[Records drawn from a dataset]
──────────

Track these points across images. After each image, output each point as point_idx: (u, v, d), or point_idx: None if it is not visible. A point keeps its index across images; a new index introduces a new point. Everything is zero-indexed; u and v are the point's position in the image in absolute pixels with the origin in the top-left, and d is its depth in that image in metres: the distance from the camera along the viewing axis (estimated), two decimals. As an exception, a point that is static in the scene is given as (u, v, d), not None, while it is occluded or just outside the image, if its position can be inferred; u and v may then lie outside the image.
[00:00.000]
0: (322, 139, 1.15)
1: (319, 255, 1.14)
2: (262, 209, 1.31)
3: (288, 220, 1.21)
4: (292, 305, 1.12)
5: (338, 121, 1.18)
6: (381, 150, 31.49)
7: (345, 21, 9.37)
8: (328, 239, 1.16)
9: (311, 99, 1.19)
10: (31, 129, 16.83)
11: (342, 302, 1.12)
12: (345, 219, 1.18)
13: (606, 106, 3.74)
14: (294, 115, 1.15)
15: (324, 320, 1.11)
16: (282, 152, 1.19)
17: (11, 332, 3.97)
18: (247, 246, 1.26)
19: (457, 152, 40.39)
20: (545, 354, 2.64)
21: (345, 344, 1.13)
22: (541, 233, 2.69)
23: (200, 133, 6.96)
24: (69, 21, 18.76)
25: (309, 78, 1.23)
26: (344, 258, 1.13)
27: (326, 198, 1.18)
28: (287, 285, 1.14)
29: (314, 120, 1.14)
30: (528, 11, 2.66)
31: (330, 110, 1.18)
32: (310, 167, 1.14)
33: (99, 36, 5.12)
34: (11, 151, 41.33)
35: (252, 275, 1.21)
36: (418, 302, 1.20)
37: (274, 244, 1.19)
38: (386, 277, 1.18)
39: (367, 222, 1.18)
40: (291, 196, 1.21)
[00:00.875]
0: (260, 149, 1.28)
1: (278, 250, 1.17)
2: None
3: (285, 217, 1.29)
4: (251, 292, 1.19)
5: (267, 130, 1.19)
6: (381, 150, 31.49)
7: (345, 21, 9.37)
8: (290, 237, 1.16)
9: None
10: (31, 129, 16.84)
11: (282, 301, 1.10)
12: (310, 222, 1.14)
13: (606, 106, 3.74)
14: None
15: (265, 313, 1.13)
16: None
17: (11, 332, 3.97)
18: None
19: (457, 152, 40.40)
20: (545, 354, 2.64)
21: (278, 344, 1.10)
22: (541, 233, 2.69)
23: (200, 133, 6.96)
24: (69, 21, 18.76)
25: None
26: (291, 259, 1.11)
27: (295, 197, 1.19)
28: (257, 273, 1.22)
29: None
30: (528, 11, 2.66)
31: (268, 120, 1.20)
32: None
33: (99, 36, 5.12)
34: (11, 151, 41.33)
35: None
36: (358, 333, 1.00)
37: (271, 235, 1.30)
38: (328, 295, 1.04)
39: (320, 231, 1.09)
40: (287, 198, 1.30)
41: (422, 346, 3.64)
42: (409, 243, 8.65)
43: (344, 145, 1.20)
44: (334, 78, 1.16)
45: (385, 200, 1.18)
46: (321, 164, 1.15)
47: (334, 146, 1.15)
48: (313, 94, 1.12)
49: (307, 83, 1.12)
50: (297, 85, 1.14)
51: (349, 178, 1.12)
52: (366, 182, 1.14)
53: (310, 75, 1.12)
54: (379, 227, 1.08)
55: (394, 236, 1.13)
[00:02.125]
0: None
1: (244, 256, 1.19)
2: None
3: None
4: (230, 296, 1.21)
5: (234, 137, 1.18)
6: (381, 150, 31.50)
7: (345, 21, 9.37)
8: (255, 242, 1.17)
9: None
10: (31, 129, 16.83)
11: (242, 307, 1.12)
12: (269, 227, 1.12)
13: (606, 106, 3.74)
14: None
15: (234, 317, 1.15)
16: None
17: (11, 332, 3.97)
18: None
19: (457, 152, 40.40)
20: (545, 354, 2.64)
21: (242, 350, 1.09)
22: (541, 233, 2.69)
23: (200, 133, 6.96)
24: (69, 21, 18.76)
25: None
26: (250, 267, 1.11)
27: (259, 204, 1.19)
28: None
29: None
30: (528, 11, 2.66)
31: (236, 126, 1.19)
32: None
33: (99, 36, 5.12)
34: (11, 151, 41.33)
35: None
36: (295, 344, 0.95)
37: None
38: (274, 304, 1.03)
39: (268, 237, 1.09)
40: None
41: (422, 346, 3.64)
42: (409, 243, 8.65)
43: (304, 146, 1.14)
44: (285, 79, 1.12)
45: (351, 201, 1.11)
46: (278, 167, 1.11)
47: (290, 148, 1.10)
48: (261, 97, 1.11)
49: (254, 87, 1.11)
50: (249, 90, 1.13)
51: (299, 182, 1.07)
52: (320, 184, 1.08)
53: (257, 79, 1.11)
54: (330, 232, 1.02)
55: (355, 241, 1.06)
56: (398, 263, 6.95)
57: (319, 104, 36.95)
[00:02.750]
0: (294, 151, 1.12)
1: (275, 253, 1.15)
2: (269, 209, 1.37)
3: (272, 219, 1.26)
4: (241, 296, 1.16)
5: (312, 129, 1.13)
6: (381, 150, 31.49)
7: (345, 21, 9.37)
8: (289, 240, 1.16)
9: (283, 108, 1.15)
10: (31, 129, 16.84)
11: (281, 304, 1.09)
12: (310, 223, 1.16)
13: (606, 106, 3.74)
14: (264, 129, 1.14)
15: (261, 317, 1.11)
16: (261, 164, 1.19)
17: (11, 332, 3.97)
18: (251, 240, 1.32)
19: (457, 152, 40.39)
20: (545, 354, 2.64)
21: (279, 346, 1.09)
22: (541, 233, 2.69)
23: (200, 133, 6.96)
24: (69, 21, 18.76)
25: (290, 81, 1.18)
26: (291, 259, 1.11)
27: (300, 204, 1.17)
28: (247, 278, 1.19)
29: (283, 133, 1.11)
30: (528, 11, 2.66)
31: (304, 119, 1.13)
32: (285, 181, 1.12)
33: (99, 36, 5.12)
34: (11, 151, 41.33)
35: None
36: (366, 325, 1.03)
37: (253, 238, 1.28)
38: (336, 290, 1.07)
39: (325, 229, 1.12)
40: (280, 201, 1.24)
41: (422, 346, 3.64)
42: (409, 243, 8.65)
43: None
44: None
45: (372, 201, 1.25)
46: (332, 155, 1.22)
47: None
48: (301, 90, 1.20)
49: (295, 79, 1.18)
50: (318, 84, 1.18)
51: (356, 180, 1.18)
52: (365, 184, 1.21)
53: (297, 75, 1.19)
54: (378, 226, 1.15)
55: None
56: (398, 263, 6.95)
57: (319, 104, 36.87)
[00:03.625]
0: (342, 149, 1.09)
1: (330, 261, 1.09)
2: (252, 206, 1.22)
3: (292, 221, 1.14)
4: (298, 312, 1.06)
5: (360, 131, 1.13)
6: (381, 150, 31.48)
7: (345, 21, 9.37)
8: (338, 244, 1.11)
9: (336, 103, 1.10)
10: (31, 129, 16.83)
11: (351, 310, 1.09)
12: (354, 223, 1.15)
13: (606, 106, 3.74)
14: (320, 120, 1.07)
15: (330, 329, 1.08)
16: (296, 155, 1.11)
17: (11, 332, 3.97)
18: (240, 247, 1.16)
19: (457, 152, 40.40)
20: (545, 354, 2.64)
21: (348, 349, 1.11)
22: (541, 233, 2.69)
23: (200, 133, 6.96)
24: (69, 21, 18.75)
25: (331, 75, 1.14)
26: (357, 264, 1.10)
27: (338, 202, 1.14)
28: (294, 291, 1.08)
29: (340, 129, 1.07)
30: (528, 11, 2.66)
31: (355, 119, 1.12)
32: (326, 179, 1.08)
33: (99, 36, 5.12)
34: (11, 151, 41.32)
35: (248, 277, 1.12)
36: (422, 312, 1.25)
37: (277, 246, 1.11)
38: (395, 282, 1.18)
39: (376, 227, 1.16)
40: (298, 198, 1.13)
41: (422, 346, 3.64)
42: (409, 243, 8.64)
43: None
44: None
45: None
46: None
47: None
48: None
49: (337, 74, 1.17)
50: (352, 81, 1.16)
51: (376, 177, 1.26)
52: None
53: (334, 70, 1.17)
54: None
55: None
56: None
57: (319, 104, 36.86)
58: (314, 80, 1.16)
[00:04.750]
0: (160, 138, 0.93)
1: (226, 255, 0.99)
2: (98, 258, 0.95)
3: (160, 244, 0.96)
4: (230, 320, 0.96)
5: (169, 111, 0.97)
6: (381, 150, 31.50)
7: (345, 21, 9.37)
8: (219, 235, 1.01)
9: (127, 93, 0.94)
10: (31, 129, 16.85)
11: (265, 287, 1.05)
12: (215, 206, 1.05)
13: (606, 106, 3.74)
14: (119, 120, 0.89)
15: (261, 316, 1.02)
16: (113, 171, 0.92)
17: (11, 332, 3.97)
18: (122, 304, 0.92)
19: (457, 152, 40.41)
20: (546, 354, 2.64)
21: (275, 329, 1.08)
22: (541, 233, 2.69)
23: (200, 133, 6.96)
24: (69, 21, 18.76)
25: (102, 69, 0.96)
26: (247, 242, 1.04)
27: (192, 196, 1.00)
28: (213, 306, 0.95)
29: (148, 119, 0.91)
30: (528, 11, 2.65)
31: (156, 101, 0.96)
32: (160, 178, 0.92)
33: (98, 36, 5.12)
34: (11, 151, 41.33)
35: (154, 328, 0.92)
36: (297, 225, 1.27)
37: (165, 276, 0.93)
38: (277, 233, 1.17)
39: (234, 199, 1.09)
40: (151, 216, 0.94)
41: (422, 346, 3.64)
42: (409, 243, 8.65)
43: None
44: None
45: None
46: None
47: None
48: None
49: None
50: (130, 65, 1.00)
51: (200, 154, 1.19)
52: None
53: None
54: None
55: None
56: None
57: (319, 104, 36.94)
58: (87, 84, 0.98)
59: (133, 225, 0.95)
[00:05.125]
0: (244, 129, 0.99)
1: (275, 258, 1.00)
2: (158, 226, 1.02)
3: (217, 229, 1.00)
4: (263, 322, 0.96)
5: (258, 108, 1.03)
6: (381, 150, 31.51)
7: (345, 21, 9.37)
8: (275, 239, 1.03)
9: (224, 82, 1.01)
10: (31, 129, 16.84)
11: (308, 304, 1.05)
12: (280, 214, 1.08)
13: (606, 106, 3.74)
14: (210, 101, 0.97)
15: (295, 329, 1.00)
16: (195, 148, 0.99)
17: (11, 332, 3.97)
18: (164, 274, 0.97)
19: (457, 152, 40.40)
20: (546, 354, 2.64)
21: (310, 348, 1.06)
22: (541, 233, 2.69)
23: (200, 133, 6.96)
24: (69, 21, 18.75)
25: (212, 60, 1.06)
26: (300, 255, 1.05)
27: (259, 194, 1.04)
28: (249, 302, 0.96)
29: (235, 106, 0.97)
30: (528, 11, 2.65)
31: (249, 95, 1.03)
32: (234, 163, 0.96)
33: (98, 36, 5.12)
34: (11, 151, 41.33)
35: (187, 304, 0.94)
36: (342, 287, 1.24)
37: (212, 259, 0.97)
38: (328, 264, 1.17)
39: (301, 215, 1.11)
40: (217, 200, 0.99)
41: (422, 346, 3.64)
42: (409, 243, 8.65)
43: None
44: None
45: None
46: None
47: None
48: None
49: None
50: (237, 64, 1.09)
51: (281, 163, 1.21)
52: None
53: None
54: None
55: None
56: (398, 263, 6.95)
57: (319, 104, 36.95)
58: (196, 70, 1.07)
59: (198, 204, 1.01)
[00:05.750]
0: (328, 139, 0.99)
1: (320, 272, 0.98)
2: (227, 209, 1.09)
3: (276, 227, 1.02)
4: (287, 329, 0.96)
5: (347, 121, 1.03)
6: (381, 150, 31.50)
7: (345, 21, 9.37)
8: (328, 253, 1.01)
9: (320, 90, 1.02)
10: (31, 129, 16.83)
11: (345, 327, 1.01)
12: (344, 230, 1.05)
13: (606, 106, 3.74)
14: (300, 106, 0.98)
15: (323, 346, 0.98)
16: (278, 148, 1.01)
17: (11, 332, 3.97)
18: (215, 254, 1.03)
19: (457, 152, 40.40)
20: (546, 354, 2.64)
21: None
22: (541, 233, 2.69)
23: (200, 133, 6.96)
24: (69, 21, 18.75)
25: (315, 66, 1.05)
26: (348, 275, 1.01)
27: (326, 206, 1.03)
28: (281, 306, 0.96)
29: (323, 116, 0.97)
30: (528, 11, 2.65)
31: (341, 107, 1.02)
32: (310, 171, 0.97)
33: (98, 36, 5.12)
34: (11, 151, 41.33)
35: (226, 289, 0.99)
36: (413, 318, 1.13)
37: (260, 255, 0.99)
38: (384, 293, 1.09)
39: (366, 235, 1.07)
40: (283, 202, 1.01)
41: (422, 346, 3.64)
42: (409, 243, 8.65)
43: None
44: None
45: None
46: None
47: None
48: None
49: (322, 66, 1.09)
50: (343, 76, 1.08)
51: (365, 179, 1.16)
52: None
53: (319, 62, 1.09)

──────────

### Exercise goal
Please copy the lines above from the line with "37: (274, 244, 1.19)" up to and including the line with "47: (334, 146, 1.15)", exactly as written and with nothing else.

### Answer to the exercise
37: (274, 244, 1.19)
38: (386, 277, 1.18)
39: (367, 222, 1.18)
40: (291, 196, 1.21)
[00:00.875]
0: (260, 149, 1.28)
1: (278, 250, 1.17)
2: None
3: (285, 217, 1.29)
4: (251, 292, 1.19)
5: (267, 130, 1.19)
6: (381, 150, 31.49)
7: (345, 21, 9.37)
8: (290, 237, 1.16)
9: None
10: (31, 129, 16.84)
11: (282, 301, 1.10)
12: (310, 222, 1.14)
13: (606, 106, 3.74)
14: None
15: (265, 313, 1.13)
16: None
17: (11, 332, 3.97)
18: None
19: (457, 152, 40.40)
20: (545, 354, 2.64)
21: (278, 344, 1.10)
22: (541, 233, 2.69)
23: (200, 133, 6.96)
24: (69, 21, 18.76)
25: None
26: (291, 259, 1.11)
27: (295, 197, 1.19)
28: (257, 273, 1.22)
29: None
30: (528, 11, 2.66)
31: (268, 120, 1.20)
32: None
33: (99, 36, 5.12)
34: (11, 151, 41.33)
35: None
36: (358, 333, 1.00)
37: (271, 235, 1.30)
38: (328, 295, 1.04)
39: (320, 231, 1.09)
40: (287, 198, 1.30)
41: (422, 346, 3.64)
42: (409, 243, 8.65)
43: (344, 145, 1.20)
44: (334, 78, 1.16)
45: (385, 200, 1.18)
46: (321, 164, 1.15)
47: (334, 146, 1.15)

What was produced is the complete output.